A troca da USJ Açúcar e Álcool

Mesmo com dados desanimadores para o setor, a recuperação de alguns grupos se destacou no estudo. É o caso da USJ Açúcar e Álcool, que teve um tempo de recuperação do calote bem curto – sete dias –, mantendo a média de 2016 baixa. Na avaliação da S&P, a nota da companhia atualmente é CCC+ com perspectiva estável.

À época, a empresa tinha deixado de pagar os juros referentes a notas sem garantia no valor de US$ 245,9 milhões, com vencimento em 2019. Porém, a companhia conseguiu negociar com os credores em pouco tempo – após o calote, eles aceitaram a oferta de troca de 89,42% dos títulos, que agora vencem em 2021.

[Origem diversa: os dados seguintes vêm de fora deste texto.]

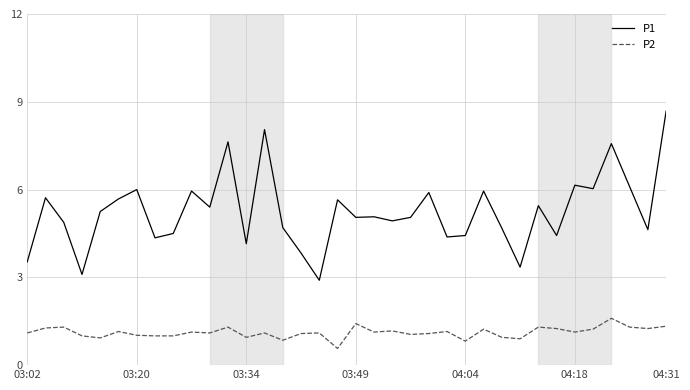

True or false: P1 and P2 intersect in this chart.

False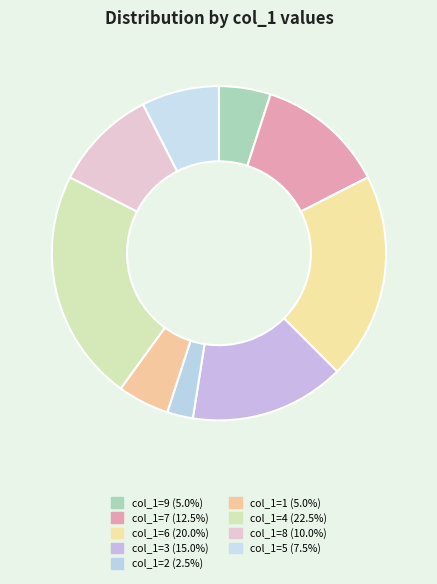

To the nearest percent, what is the difference between the largest and smallest slice percentages?

20%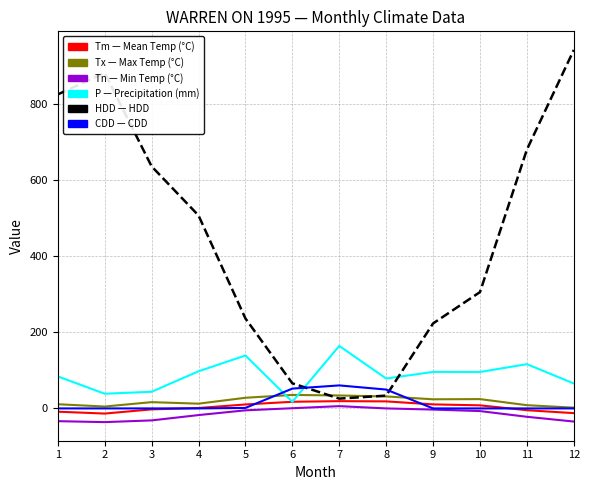

What is the smallest value displayed?

-36.0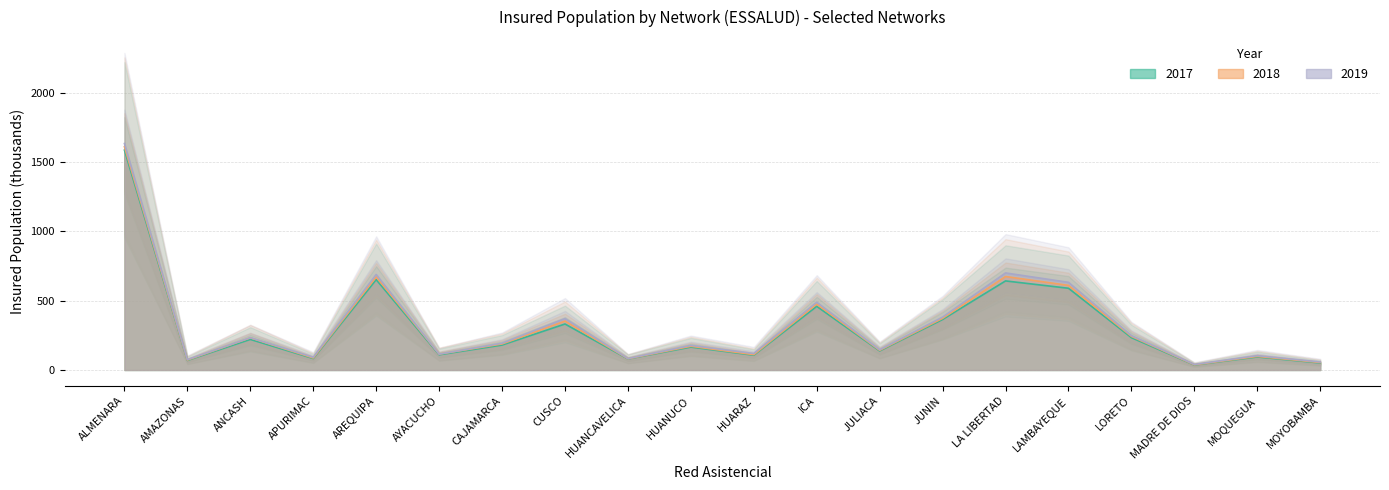

True or false: 2018_total and 2017_total cross at least once.

False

O caso de inadimplência da USJ, no critério da S&P, é chamado de oferta de troca distressed, ou de papéis. “Uma situação em que uma emissão é total ou parcialmente recomprada por um montante de caixa ou substituída por outro instrumento”, define.

O documento demonstra que trocas distressed costumam ter melhores taxas de recuperação e menor tempo até a emergência, em comparação com os outros tipos de recuperação. O caso da USJ corrobora com essa conclusão.

A S&P explica que isso acontece porque essas negociações “geralmente envolvem termos mais favoráveis”, fazendo com que sejam concluídas mais rapidamente do que reestruturações ou recuperações judiciais. Foi essa negociação que fez a agência retirar a USJ da área de risco.

Os casos da Tonon

A S&P também analisou dois casos de calote da Tonon Bioenergia. O primeiro, de 14 de julho de 2015, tratava de uma troca distressed e, conforme esperado, demorou apenas três dias até a resolução.

A classificação de calote foi dada pela demora da empresa na realização do pagamento de juros da sua dívida senior secured no valor de US$ 283,8 milhões, com vencimento em 2024, devidos naquele mês. A recuperação aconteceu em 17 de julho do mesmo ano.

O segundo caso que envolve a Tonon é de dezembro de 2015, porém, envolve a recuperação judicial da companhia. A agência rebaixou as notas de crédito da empresa, pois este cenário normalmente dificulta as operações, o que poderia influenciar nos pagamentos de dívidas.

Na expectativa da agência, empresas que deixam de pagar suas obrigações e passam por este processo, em geral, precisam pagar as dívidas ou serão liquidadas. Quando o calote é resolvido, “os credores em geral recebem um montante em caixa, novos instrumentos (possivelmente dívida ou ações), ativos ou recursos da venda de ativos, ou uma combinação destes”.

Neste caso da Tonon, a empresa conseguiu pagar o calote referente a uma dívida de US$ 530 milhões, porém, o período de inadimplência durou 504 dias, encerrando-se em maio de 2017.

Na sequência, a empresa aprovou com seus credores um novo plano de recuperação judicial, que previa a venda de duas de suas usinas. O negócio foi oficialmente fechado em agosto, com parecer favorável do Conselho Administrativo de Defesa Econômica (Cade) para a oferta de R$ 823 milhões feita pela Raízen.

A reestruturação da Aralco

Já a Aralco entrou em um processo de reestruturação em março de 2014. Enquanto a troca distressed envolve a troca por uma ou outra emissão, uma reestruturação “pode abranger uma combinação de elementos na troca”, explica o documento.

O processo da Aralco envolveu uma dívida não paga de US$ 250 milhões e demorou 272 dias para ser solucionado, finalizando em dezembro de 2014. Na mesma ocasião, a empresa entrou com pedido de recuperação judicial.